For those using MongoDB, a Meteor package named RedisOplog provides improved scalability with the assistance of Redis's pub/sub functionality.

Hey Vlad, very cool to hear you're still using this stuff. I've seen the notications on the latest with Zongji. [0] Kudos for keeping it going!

https://github.com/nevill/zongji

> RxDB can do a realtime replication with any CouchDB compliant endpoint and also with GraphQL endpoints.

PouchDB is mentioned a couple of times, including one “PouchDB compatible” mention. Wondering what unique use cases RxDB supports?

That's exactly the model that Apollo Client library uses (GraphQL-based data store for react), and teams I spoke that tried it are quite enthusiastic for this reason.
How would that work, with, say Twitter? Copy all tweets ever to each browser?

I mean, that's why it didn't catch on right :-) It's hard :-)

Same way you scale replication for any server, by sharding and only replicating the shards you care about.

The "shard" could just be that users own feed in this case.
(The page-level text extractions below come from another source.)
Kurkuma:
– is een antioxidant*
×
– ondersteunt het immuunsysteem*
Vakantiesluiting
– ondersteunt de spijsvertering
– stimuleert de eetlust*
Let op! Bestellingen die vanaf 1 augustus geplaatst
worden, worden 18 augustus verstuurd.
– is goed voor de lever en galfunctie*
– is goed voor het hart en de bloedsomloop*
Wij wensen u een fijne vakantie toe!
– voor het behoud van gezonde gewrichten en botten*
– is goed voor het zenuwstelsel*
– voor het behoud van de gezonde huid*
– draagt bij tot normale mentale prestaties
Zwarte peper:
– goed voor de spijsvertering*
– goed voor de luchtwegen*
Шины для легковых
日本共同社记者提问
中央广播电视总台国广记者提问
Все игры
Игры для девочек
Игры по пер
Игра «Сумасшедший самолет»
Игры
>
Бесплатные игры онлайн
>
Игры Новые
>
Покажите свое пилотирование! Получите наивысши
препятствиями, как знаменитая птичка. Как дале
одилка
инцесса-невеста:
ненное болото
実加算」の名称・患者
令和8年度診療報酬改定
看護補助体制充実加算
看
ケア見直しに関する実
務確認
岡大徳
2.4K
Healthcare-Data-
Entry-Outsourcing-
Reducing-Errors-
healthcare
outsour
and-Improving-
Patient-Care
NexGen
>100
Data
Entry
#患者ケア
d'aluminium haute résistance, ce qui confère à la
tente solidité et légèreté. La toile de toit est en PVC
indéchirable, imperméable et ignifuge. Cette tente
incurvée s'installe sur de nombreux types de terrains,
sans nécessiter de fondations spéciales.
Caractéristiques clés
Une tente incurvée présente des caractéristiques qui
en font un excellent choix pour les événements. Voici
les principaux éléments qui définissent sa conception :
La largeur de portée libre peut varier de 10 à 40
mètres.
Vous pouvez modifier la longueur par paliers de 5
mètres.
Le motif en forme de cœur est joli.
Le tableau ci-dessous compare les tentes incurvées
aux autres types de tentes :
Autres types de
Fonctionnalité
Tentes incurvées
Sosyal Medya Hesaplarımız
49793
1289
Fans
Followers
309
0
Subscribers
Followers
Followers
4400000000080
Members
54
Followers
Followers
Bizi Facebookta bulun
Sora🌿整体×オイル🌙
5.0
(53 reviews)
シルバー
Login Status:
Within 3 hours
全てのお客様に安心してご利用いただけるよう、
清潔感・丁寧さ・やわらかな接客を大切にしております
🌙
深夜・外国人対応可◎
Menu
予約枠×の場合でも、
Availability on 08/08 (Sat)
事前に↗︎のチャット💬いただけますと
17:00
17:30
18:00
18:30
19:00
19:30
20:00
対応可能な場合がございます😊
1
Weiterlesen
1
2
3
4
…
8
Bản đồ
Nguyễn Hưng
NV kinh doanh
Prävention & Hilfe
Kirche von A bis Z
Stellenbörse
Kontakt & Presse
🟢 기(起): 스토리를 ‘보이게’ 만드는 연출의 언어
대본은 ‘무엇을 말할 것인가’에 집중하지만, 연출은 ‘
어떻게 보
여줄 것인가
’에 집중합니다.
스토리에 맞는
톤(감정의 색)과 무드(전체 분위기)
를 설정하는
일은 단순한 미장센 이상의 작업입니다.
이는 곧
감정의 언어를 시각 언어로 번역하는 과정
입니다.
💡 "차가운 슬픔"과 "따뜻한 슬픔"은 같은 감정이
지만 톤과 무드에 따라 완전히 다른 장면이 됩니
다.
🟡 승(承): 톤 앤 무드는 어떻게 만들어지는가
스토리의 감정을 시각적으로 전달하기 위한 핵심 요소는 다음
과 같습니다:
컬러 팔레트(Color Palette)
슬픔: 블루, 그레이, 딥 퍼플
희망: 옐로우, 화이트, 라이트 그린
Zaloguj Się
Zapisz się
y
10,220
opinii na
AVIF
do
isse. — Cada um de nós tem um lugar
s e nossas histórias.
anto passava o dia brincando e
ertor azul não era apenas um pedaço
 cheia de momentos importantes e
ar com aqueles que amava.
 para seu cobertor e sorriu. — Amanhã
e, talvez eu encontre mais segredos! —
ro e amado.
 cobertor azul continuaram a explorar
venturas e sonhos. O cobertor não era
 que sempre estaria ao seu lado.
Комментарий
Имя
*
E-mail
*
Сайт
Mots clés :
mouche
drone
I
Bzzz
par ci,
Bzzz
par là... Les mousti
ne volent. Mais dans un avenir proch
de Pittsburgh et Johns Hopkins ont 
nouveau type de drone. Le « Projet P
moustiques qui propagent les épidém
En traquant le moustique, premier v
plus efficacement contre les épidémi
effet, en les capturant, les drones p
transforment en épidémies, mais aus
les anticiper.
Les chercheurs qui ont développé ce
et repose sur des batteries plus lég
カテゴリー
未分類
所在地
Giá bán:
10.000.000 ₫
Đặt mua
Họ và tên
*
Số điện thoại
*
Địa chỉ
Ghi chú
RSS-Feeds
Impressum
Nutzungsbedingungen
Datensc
Then you get offline for free where user adds a tweet and it appears immediately, replicating back to server when he goes back online. The server replica side will need to be a lot more complicated to deal with broadcasting but I don't see why it won't work.

I attempted something similar on a current project, the problem is with inital data loading. If you are hitting the URL/Page for the first time you are waiting minutes or more for non trivial data sets.

Why not just load what is needed and hydrate the data over time? What about datasets where you need pagination/ordering etc. And the only way to guarantee order is to pull the whole set?

In twitter-like applications, the default ordering is usually just ORDER BY timestamp DESC. You could rely on this default ordering to load the first few dozen items on first visit, and load the remainder asynchronously. Sort of like automatic infinite scrolling.

Of course, users with limited RAM and metered connections won't like that. Which is another reason why it didn't catch on.

I've heard somewhere that Twitter maintains a copy of all tweets in a user's timeline for that user.

If I had to make a Twitter clone with CouchDB, I would probably have one timeline document per user, and maybe one per day to limit the syncing bandwidth.

Security is a huge deal